Wearing surgical mask that fully covers the mouth and nose when entering the operating room if an operation is about to begin or already under way or if sterile instruments are exposed. Wear the mask throughout the operation. Aseptic techniques should be followed when placing intravascular devices.  Postoperatively; there should be sterile dressing for 24 to 48 hours of an incision that has been closed primarily (6). Wash hands before and after dressing changes and any contact with the surgical site. When an incision dressing must be changed sterile technique is required. Finally, educating the patient and family regarding proper incision care, symptoms of surgical site infection, and the need to report such symptoms is essential.

Conclusion:

Demonstration of quality health care includes documentation of outcomes of care. Surveillance is a comprehensive method of measuring outcomes and related processes of care, analyzing the data, and providing information to members of the health care team to assist in improving those outcomes. Surveillance is an essential component of effective clinical programs designed to reduce the frequency of adverse effects such as infection. Conduct on-going risk assessment, identify, and implement interventions and strategies to reduce infection risks. Using information gained from the surveillance and a model for continuous improvement, hospital administrators can continue to refine and improve upon the infection record in the hospital.

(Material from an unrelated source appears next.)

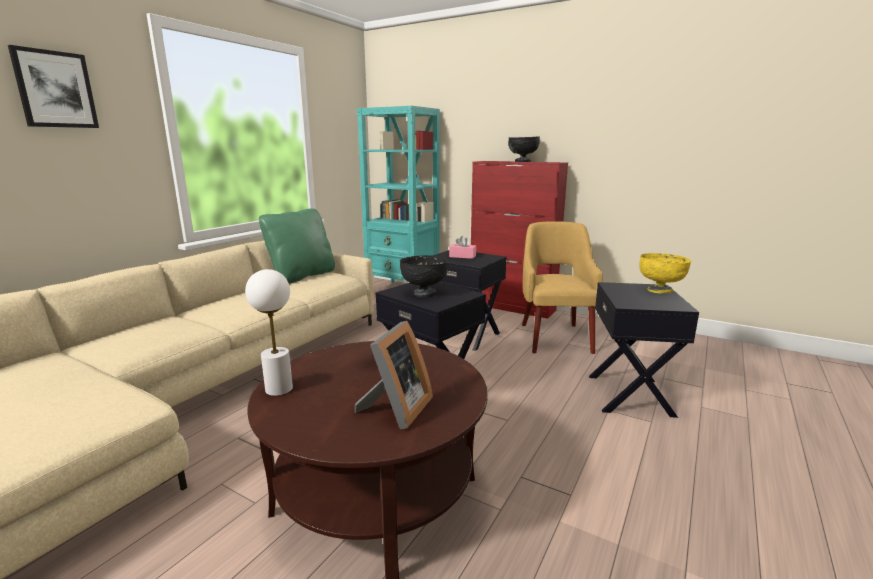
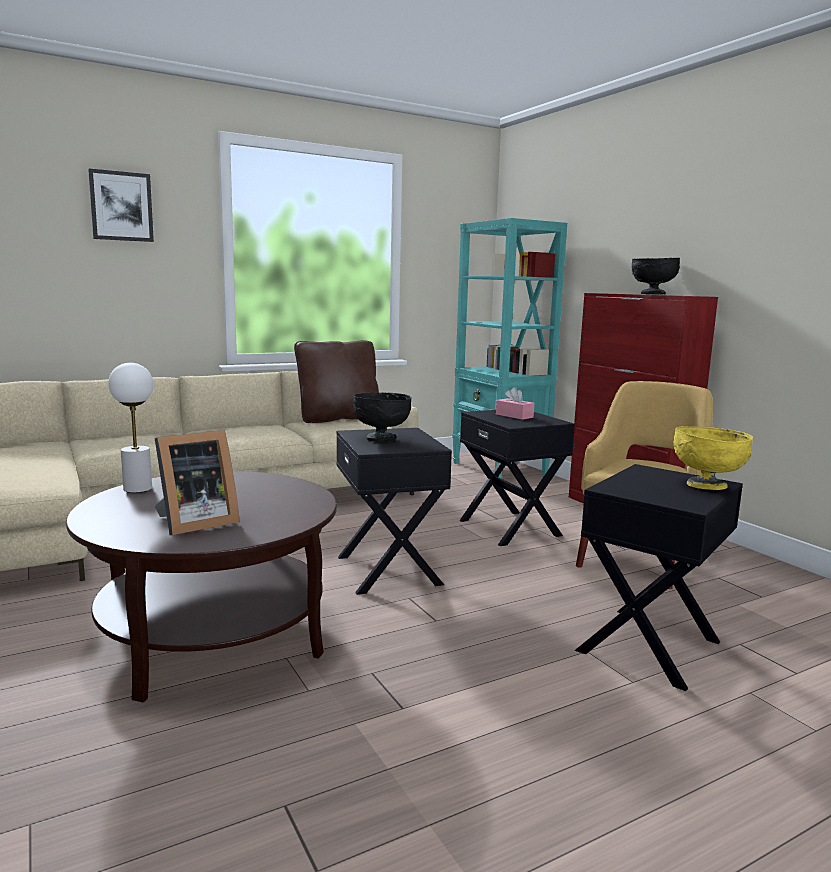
camera: 30 degrees right, 5 degrees down
(302, 276) = (338, 419): green pillow -> brown pillow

It is strongly recommended that every hospital should have an Infection Control Team which has the primary responsibility for and reports to the chief in charge, all aspects of surveillance, prevention and control of infection in a hospital. The Infection control team should advise managers and employees on suitable immunization policy. The chief in charge must ensure that all parts of the organization have suitable health and safety policy and that its implementation is monitored regularly to ensure its effectiveness.

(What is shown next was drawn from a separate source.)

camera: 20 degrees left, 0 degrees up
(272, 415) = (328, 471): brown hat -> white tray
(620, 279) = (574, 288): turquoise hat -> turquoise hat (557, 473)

*This paper was prepared under the supervision of: Dr. Abdulrahman Tawfeeq Saadi, Assistant Professor in Medical Microbiology & Infectious Control/Faculty of Medical Sciences at Dohuk University in July 2012

Dezheen Zebari is a 4th year medical student at New York College of Medicine. During her second year of medical school she went to Kurdistan to research this paper.

References:

(1)    Cleaning, Disinfection, and Sterilization of Medical Equipment. Dec. 2009. Egyptian Medical Syndicate.  June 25, 2012. www.ems.org.eg/esic_home/data/giued_part1/Cleaning.pdf

(2)    Antiseptics and Disinfectants: Activity, Action and Resistance.  Jan. 1999. Clinical Microbiology Review: American Society of Microbiology. June 25, 2012.

(3)    Healthcare Wide Hazards: Universal Precautions. US Department of Labor: Occupational Safety & Health Administration. June 25, 2012.

(4)    Appendix 5: Procedure for managing spills of blood and body fluids/substances. Feb. 10, 2007. Infectious Diseases: Epidemiology and Surveillance. June 25, 2012.

(5)    Healthcare Wide Hazards: Needle Stick/Sharps Injuries. US Department of Labor: Occupational Safety & Health Administration. June 25, 2012.

(6)    CDC Recommendations for Prevention of Surgical Site Infection. Mangram AJ, Hospital Infection Control Practices Advisory Committee (HICPAC) and Centers for Disease Control and Prevention (CDC). 1999. Guidelines for Prevention of Surgical Site Infection. June 25, 2012.

(7)    Protection Against Infections with Blood-borne Viruses. UK Health Department. Guidance for Clinical Health Care Workers: Recommendations of the Expert Advisory Group on AIDS and the Advisory Group on Hepatitis. June 25, 2012.